Fosdick sharply criticized the arguments in favor of the compulsory system, and he dismissed the suggestion that a compulsory service system was more democratic than a volunteer-based system. The proposed recruitment system was akin to that which existed under a totalitarian regime, not a free, democratic system, he argued. Additionally, the argument that the voluntary system was woefully inadequate was incorrect. In times of peace, he said, voluntary conscription was effective, gave soldiers the necessary training with minimal disruption to their private lives, and was adequate for defending America from invasion.

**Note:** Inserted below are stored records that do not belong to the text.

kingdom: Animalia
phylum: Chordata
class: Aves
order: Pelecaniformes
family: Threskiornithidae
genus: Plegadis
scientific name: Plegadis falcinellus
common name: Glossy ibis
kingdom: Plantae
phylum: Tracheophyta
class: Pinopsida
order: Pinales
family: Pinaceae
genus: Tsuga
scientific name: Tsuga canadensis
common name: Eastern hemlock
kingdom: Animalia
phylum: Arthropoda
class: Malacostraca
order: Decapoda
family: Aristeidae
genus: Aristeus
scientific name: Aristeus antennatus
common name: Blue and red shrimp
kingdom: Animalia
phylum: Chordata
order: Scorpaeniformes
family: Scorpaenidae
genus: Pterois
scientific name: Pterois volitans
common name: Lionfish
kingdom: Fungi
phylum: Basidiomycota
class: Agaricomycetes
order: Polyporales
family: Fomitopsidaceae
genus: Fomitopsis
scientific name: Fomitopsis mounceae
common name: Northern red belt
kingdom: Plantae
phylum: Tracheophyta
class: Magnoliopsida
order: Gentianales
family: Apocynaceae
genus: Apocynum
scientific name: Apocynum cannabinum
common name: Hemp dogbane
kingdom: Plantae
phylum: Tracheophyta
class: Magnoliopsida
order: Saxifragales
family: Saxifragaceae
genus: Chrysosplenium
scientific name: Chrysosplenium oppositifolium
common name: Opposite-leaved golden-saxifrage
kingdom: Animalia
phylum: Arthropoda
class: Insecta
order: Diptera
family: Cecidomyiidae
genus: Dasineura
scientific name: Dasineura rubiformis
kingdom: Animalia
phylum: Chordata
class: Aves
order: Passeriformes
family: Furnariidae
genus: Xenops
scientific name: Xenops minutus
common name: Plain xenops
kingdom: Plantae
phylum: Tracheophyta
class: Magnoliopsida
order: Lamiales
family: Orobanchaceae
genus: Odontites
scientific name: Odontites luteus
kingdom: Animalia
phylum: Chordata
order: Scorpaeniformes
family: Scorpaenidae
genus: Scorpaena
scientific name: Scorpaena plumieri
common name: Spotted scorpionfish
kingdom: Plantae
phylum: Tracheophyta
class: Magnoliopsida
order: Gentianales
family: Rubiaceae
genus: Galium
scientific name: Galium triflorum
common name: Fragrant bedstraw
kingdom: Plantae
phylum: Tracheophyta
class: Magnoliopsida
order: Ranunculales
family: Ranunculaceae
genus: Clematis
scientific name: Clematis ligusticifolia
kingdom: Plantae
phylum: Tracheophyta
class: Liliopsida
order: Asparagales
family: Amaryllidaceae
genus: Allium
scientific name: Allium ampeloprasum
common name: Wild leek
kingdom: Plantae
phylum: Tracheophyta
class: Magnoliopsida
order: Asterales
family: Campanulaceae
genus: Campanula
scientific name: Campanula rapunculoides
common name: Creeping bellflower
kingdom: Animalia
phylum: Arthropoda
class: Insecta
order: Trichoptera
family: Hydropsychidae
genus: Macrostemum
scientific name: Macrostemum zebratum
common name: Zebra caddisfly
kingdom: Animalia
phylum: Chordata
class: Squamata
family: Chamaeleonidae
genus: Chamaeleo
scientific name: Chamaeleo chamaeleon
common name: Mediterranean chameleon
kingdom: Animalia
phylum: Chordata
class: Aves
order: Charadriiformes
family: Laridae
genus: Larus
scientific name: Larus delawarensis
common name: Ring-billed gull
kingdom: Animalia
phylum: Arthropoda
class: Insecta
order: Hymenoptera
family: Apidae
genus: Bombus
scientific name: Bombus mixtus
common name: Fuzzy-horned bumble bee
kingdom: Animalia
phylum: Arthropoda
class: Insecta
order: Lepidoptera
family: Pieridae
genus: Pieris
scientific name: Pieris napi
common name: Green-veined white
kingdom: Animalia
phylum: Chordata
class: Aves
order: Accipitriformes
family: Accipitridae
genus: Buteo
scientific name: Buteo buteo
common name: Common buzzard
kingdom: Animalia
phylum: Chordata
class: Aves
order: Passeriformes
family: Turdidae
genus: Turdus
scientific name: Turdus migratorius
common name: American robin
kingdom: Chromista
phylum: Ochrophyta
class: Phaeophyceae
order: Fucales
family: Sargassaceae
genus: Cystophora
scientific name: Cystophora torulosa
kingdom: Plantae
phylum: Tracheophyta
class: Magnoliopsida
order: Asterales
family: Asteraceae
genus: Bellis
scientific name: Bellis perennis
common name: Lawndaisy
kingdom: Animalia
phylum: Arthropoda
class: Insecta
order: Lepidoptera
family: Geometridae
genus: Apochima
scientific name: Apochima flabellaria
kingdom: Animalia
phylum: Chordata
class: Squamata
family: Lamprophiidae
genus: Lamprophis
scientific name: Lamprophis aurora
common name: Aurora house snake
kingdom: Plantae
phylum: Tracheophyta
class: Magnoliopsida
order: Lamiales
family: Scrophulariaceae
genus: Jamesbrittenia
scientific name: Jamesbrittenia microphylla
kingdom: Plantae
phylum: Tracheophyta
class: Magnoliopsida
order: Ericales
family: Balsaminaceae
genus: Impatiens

Furthermore, Fosdick asserted that the push for immediate action, and thereby virtual suspension of debate and amendments, was unnecessary. The bill's flaws could have long-term, negative effects on the military and the American way of life. He suggested that industry and manufacturing would be disrupted and soldiers poorly trained, and since no declaration of war had been issued, there was no immediate threat from Europe or Asia and there was no need for such a large-scale force to be established at that time. A threat might come later, he said, but at the present, there was no need to push through a problematic bill without any input from the public or the leaders sworn to serve the country's best interests.

Bibliography and Additional Reading
  • Chambers, John Whiteclay. Draftees or Volunteers: A Documentary History of the Debate over Military Conscription in the United States, 1787–1973. New York: Garland, 1975. Print.
  • “Fosdick, Harry Emerson (1878–1969).” Martin Luther King, Jr. and the Global Freedom Struggle. Stanford University, n.d. Web. 31 Oct. 2014.
  • Miller, Robert Moats. Harry Emerson Fosdick: Preacher, Pastor, Prophet. New York: Oxford UP, 1985. Print.
  • Oxford, Edward. “The Draft.” American History 29.4 (1994): 30–43. Print.
  • Stimson, Henry L. “Our Duty Is Clear: Compulsory Service Must Be Adopted.” Vital Speeches of the Day 6.21 (1940): 647–48. Print.